A Polish born Jew who hid from Nazi storm troopers in a hole dug beneath the wardrobe of her family home during the Second World War has blamed Brexit for “dividing people” and a rise of “anti-immigrant” sentiments in parts of Britain since 2016.
Janine Webber, 87, who lost her mother, father, brother and other family members in the Holocaust, said she had always regarded Britain as “one of the most tolerant countries in the world”.
However, it upset her that some right-wing elements in politics had stoked nationalistic divisions in recent years.
“Brexit hasn’t helped – it’s divided people,” she told The Courier.
“But through history there has been the persecution of the Jews. It started with the death of Jesus and the church was very anti-semitic. I think whenever there are political difficulties, economic difficulties, they try to blame someone – the Jews are an easy scapegoat.”

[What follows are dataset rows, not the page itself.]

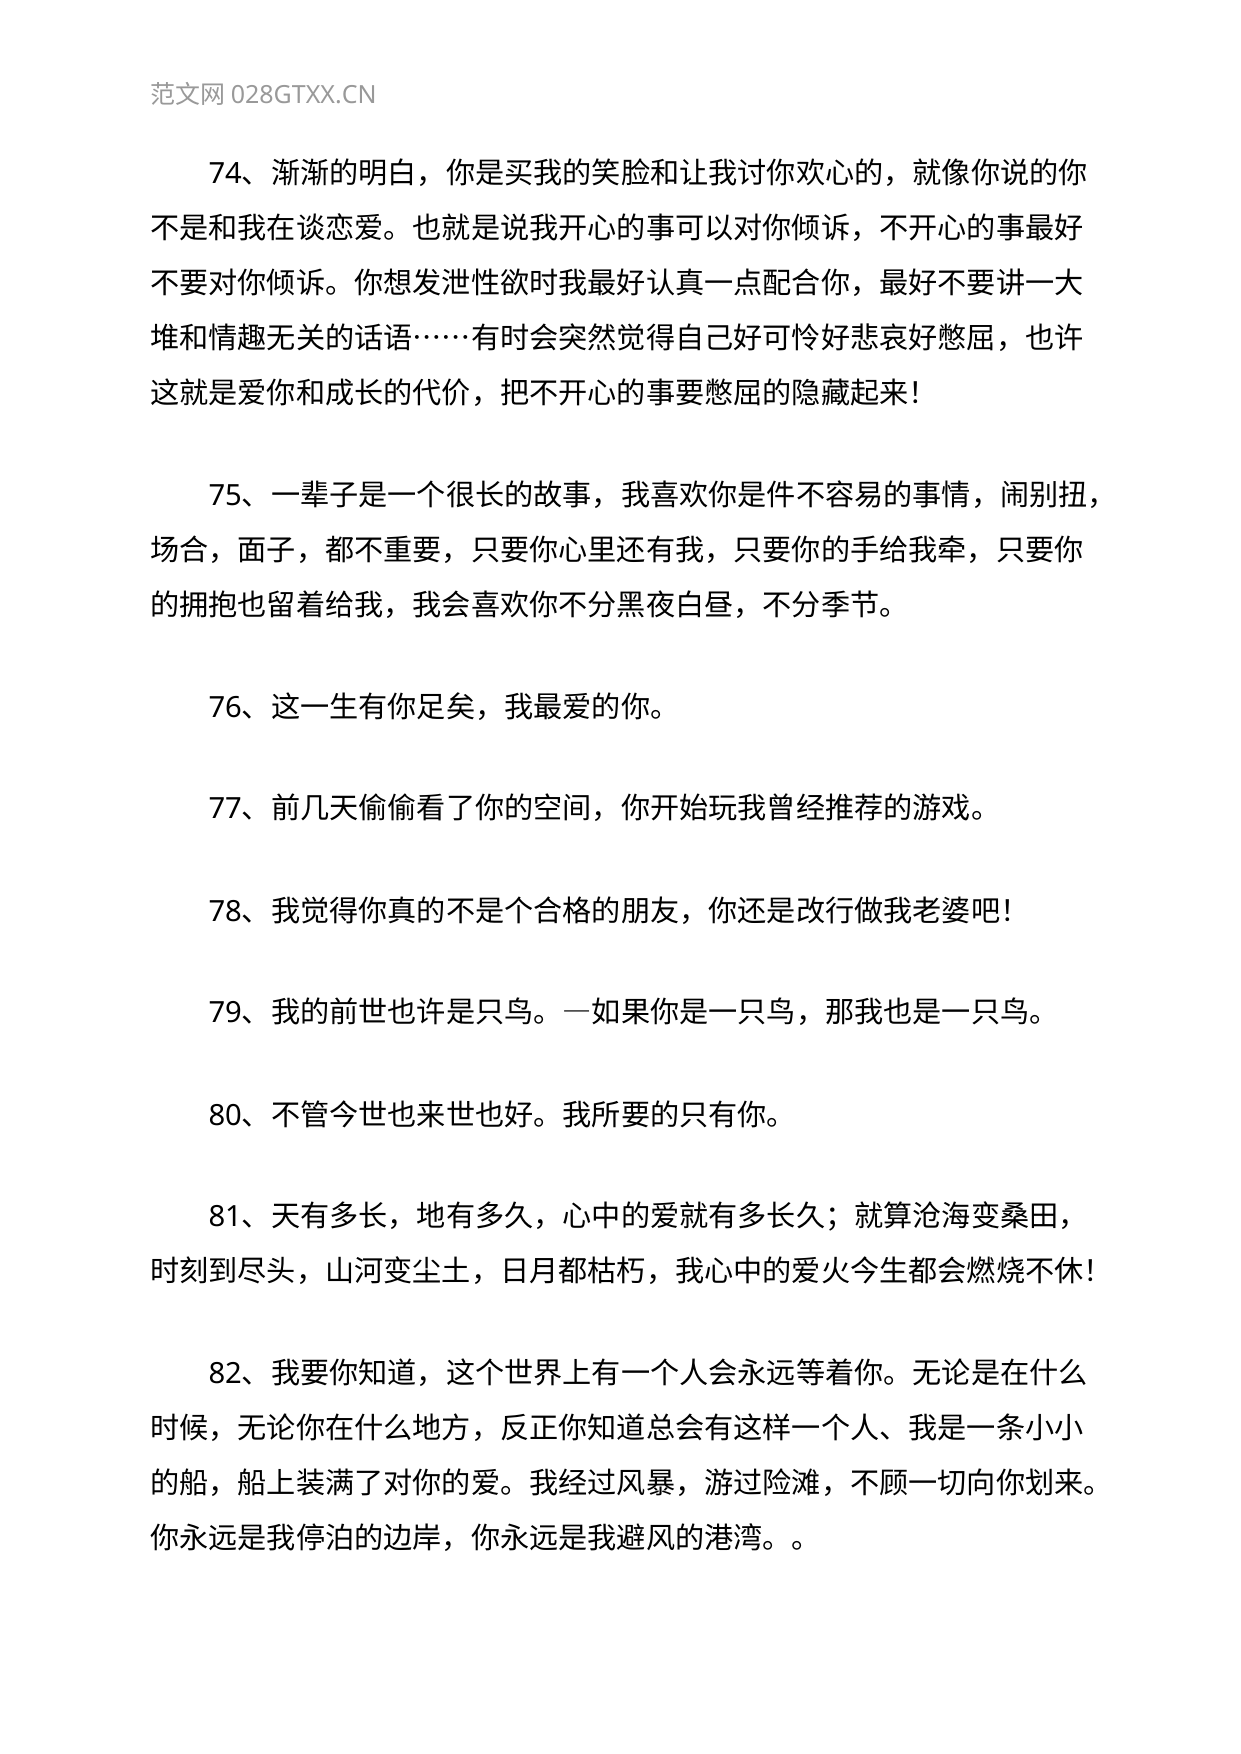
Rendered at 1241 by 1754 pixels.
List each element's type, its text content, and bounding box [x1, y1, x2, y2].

text 81、天有多长，地有多久，心中的爱就有多长久；就算沧海变桑田，时刻到尽头，山河变尘土，日月都枯朽，我心中的爱火今生都会燃烧不休！ [150, 1193, 1090, 1290]
text 76、这一生有你足矣，我最爱的你。 [150, 683, 1090, 726]
text 82、我要你知道，这个世界上有一个人会永远等着你。无论是在什么时候，无论你在什么地方，反正你知道总会有这样一个人、我是一条小小的船，船上装满了对你的爱。我经过风暴，游过险滩，不顾一切向你划来。你永远是我停泊的边岸，你永远是我避风的港湾。。 [150, 1350, 1090, 1557]
text 79、我的前世也许是只鸟。—如果你是一只鸟，那我也是一只鸟。 [150, 989, 1090, 1031]
text 80、不管今世也来世也好。我所要的只有你。 [150, 1091, 1090, 1133]
text 77、前几天偷偷看了你的空间，你开始玩我曾经推荐的游戏。 [150, 785, 1090, 827]
text 75、一辈子是一个很长的故事，我喜欢你是件不容易的事情，闹别扭，场合，面子，都不重要，只要你心里还有我，只要你的手给我牵，只要你的拥抱也留着给我，我会喜欢你不分黑夜白昼，不分季节。 [150, 471, 1090, 624]
text 74、渐渐的明白，你是买我的笑脸和让我讨你欢心的，就像你说的你不是和我在谈恋爱。也就是说我开心的事可以对你倾诉，不开心的事最好不要对你倾诉。你想发泄性欲时我最好认真一点配合你，最好不要讲一大堆和情趣无关的话语……有时会突然觉得自己好可怜好悲哀好憋屈，也许这就是爱你和成长的代价，把不开心的事要憋屈的隐藏起来！ [150, 150, 1090, 412]
text 78、我觉得你真的不是个合格的朋友，你还是改行做我老婆吧！ [150, 887, 1090, 929]
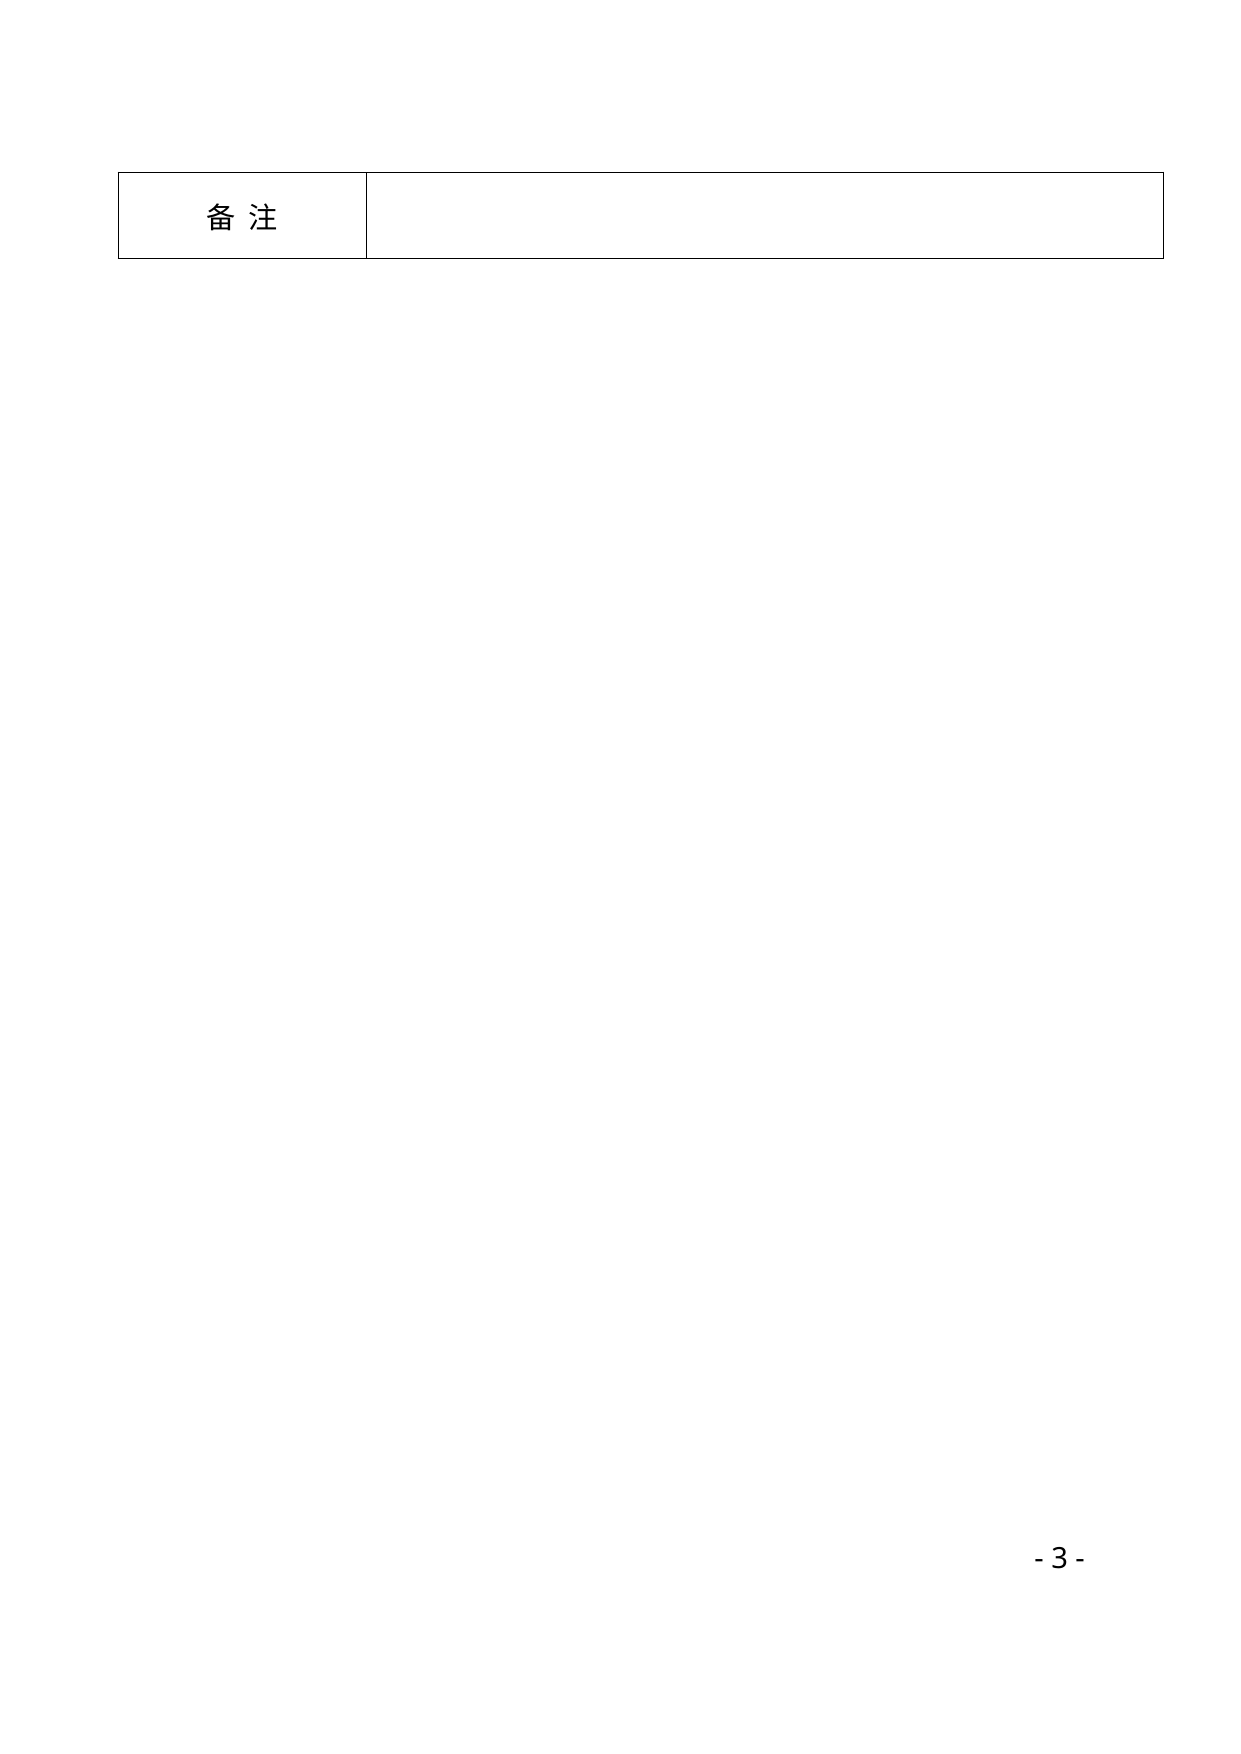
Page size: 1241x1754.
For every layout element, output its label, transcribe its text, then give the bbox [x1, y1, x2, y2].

table_cell [367, 173, 1163, 258]
table_cell 备 注 [119, 173, 366, 258]
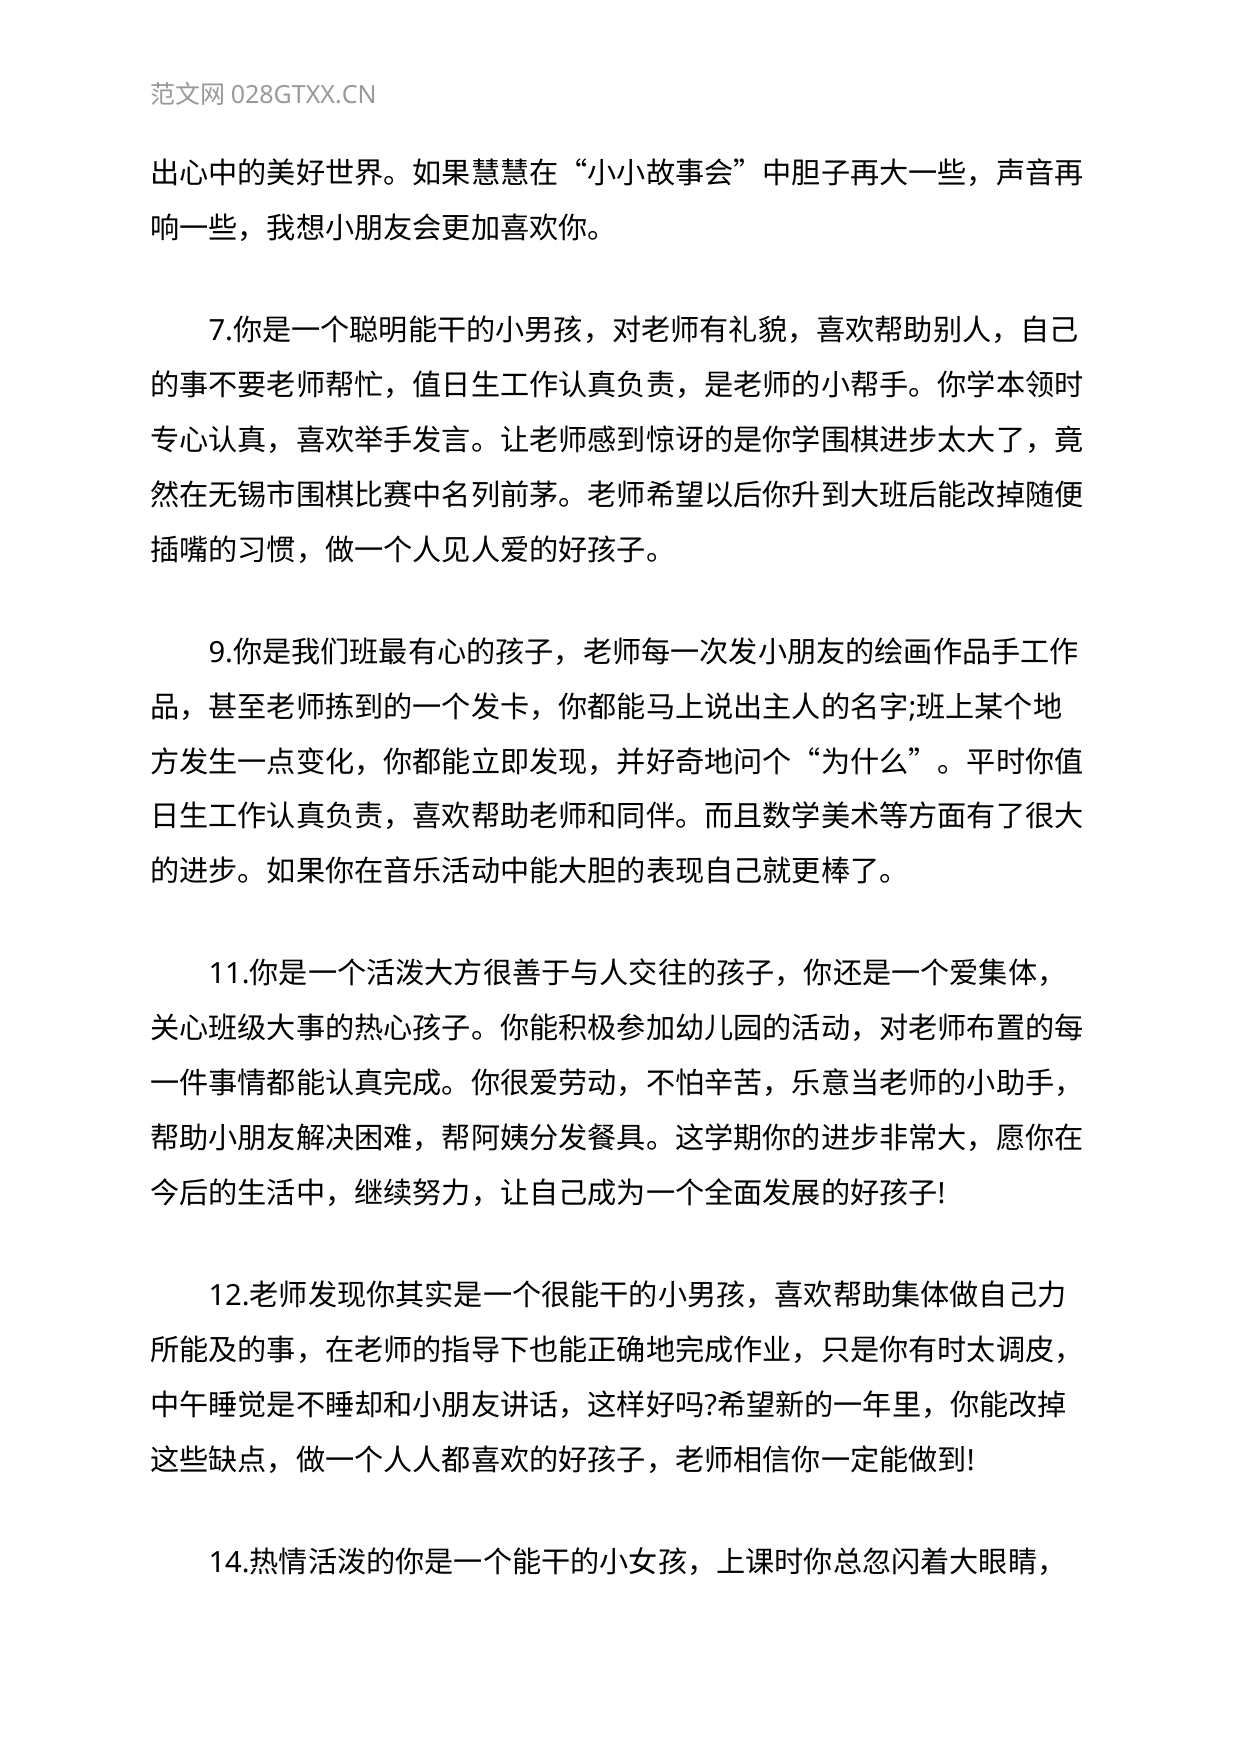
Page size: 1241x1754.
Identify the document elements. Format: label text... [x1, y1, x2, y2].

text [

To mark Holocaust Memorial Day on January 27, Janine, who now lives in North London, will be campaigning for a more tolerant society when she speaks to children in Edinburgh and Glasgow about her wartime experiences.
She is saddened when she hears of Holocaust deniers. Her message to them is simply: “I was there – and I’m not the only one!”
Born in 1932 in Poland’s then third city of Lwow (now in Ukraine), Janine, whose family owned a grocery, was seven-years-old when the Russians invaded her city from the east and nine when the Germans pushed them out after invading from the west.
Her over-riding memory of that period is one of fear.
“When I first saw the Gestapo – the armed German police – they were trying to round up the Jewish men and were killing them,” she recalled.
“When the Germans came my father came running in and said ‘the Germans are after me’. He jumped from our second floor balcony and hid under the first floor balcony. My mother pushed the bed against the door and told me it was because we were Jewish. I was frightened immediately.”
Janine said her parents dug a hole beneath the wardrobe for the family to hide in during Nazi raids.
To this day she is haunted by the sight of polished black SS jackboots in the home. Her grandmother was thrown down the stairs.
They later learned that her father had been shot and her uncle and cousin were taken to a concentration camp. Her mother died in a dank cellar after they were forced to move to a Jewish ghetto while the SS later buried her brother alive.
Yet despite the trauma Janine survived. The Polish resistance movement helped her get false papers and she was admitted to a convent in Nazi-occupied Krakow where she had to “mouth the Catholic prayers” amid fears her true identity would be discovered.
After the war, the surviving members of her family moved to France before moving to England at the end of 1956 where she met her future husband and built her life. She has two sons and two grandsons.
It was 50 years, however, before she spoke out about her experiences.
After becoming very upset recording her story for film maker Steven Spielberg’s Shoah Foundation, she was referred to a psychotherapist who recommended she should devote her remaining years to speaking in schools.